The game also doesn’t have any characters.  It states how there are character named Donnelly, Paul, and Jakobson but they are all unseen throughout the video game.  I don’t see why they can’t be seen which gives me another reason why this is called a video game.  Most video games I know of have characters that you can even choose from to make games much more fun.  One thing I will point out is the graphics that are being seen while playing this game.  Throughout the journey through the island I noticed how beautiful the scenery played out with the clouds being a certain color in the sky to the calm waters that settled about just off of land.  These illustrations were crisp and were probably the only thing that kept me into enjoying the game.  These are examples why I recall Dear Esther as being art and not a game.

            When I think of a video game I can still get the idea of Zork.  Even though there wasn’t much creativity being made into it, this game still had an objective.  While you’re still adventuring through land the one thing that stands out is that you still have a goal.  That goal was to return from the Underground Empire alive with treasures while still having to face obstacles such as grues, zorkmids, and many novel creatures.  Even though I didn’t quite like how Zork was played, I still look at that as an idea of what you’re supposed to look for in a game.

            Overall, from my experience of playing Dear Esther I must say that it was an optimistic but a more dreary type of game.  A lot of people may give it a thumbs up and so will I, but that would have to go towards the “art” of Dear Esther and not from it being a “game.”


Becca Garges said...


I like how you begin with our generation's perception of video games.
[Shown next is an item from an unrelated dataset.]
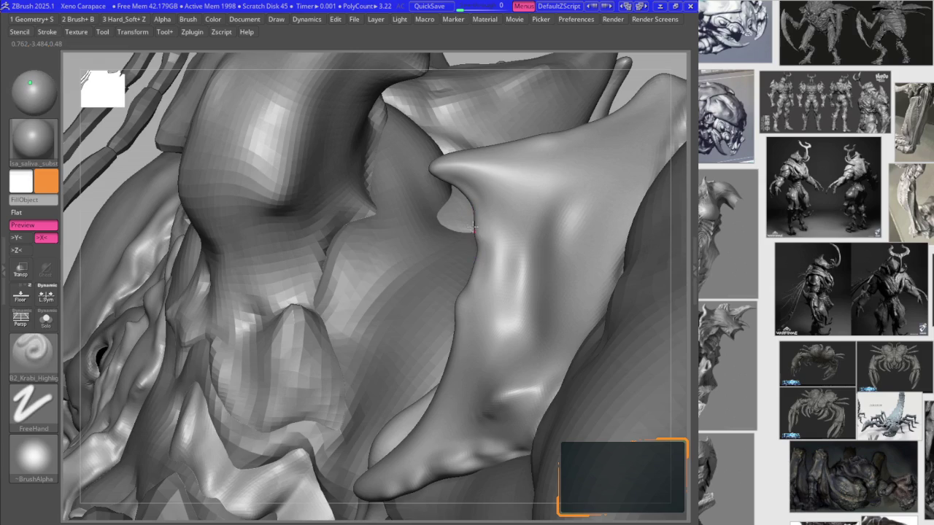
{"action": "key", "text": "ctrl+z"}
{"action": "key", "text": "ctrl+z"}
It makes your piece relevant and helps to establish how many people define video games. From the title of your blog entry, I was expecting it to be about Dear Esther as a piece of art. However, only at the very end of your essay do you begin to explain why you think Dear Esther is art. You explain a bit about what you think the game lacks in regards to fitting the traditional definition of a video game, but you don't go very in depth here. What about the reviews of the video game? Do you agree with them or think they are wrong?

Be careful with the wording of your sentences. Sometimes I was confused by your sentence structure. For example, you say the game doesn't have any characters, but then you list the characters in the next sentence.
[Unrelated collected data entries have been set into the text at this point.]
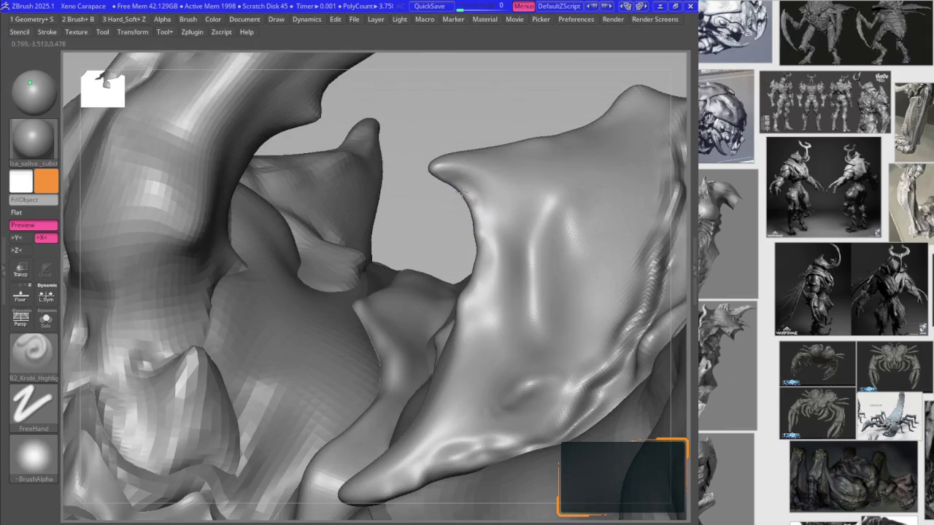
{"action": "key", "text": "ctrl+z"}
{"action": "key", "text": "ctrl+z"}
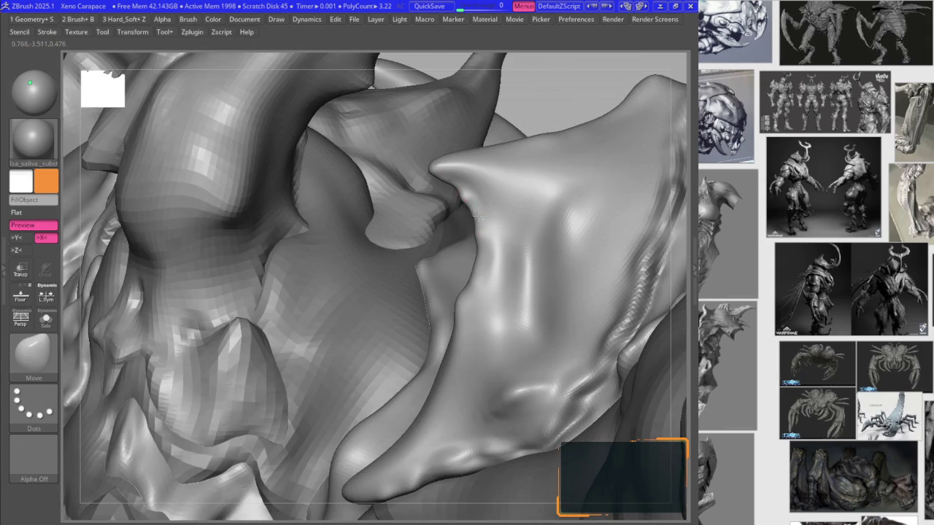
{"action": "key", "text": "ctrl+z"}
{"action": "key", "text": "ctrl+z"}
{"action": "key", "text": "ctrl+z"}
{"action": "key", "text": "ctrl+z"}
If you want to revise this essay, I would definitely go more in depth about why you think Dear Esther ISN'T a video game and especially go more in depth about why you think it IS art. Your reference to Zork is a great example, and you could explore the differences between Zork and Dear Esther to further your argument.


Adam said...

Becca's comments are good, so first let me say that I agree with them, but won't repeat them. I'll extend them a little, though, by giving a variant on some of her closing comments. At some point, we need to get a sense of your interests and your true definition. Video games require objectives - what does art require? Does art exclude having objectives? Is it possible for it to be both a video game *and* art?

In reality, you ignore most of the prompt. You answer the question (although only partially, as Becca points out), but you don't orient yourself to the question through the reviewers, which was part of the prompt. Doing so would have helped stop you from begin as vague and directionless as you seem through most of this - ironic, given that your leading critique of Dear Esther is the lack of clear objectives. What, then, is *your* objective?